> _EXERCISE REQUIREMENTS_
Search the material and gather each line with "knee" in it.

> _DATASET EXTRACT_
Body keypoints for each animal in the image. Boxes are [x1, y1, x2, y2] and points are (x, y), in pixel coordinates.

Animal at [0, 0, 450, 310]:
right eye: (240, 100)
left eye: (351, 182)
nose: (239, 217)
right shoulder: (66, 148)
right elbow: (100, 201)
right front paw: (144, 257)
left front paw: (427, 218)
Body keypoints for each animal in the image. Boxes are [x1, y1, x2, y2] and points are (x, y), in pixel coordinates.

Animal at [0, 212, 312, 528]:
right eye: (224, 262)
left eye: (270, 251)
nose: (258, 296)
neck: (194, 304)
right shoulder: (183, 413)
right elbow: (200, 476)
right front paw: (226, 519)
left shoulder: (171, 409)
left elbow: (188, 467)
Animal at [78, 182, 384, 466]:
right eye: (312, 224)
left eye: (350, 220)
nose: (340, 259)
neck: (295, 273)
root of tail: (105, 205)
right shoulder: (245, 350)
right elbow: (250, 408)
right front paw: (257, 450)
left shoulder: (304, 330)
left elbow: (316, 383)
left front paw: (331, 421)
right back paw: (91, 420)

---

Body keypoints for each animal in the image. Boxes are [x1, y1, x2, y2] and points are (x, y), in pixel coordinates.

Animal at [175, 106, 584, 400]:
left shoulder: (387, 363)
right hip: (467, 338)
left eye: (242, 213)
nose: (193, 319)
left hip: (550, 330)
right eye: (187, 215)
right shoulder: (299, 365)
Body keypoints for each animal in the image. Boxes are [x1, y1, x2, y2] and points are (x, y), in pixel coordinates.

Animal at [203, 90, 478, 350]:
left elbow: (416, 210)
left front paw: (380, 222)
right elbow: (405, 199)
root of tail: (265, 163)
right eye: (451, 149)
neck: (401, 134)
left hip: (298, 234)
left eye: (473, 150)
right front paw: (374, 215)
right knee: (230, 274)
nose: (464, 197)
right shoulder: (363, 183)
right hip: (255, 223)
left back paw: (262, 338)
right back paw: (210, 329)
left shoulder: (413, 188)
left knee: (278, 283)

---

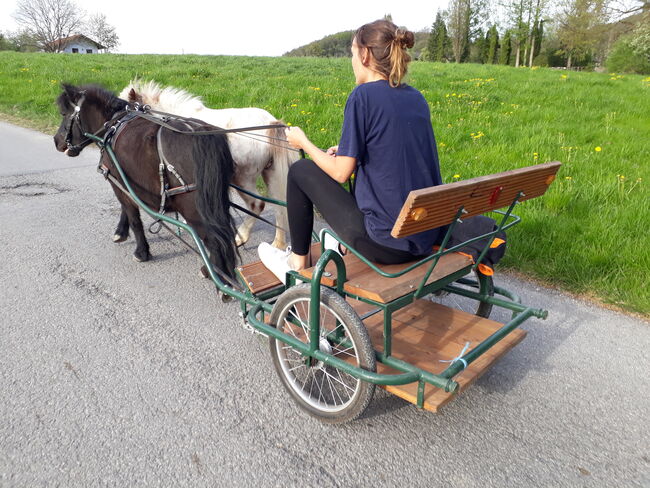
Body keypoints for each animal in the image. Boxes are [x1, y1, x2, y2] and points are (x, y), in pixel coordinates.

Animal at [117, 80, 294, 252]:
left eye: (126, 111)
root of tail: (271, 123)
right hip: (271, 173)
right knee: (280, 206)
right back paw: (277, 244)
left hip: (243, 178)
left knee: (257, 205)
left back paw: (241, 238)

> _SOLUTION TO THE EXERCISE_
right knee: (230, 274)
left knee: (278, 283)
right knee: (280, 206)
left knee: (257, 205)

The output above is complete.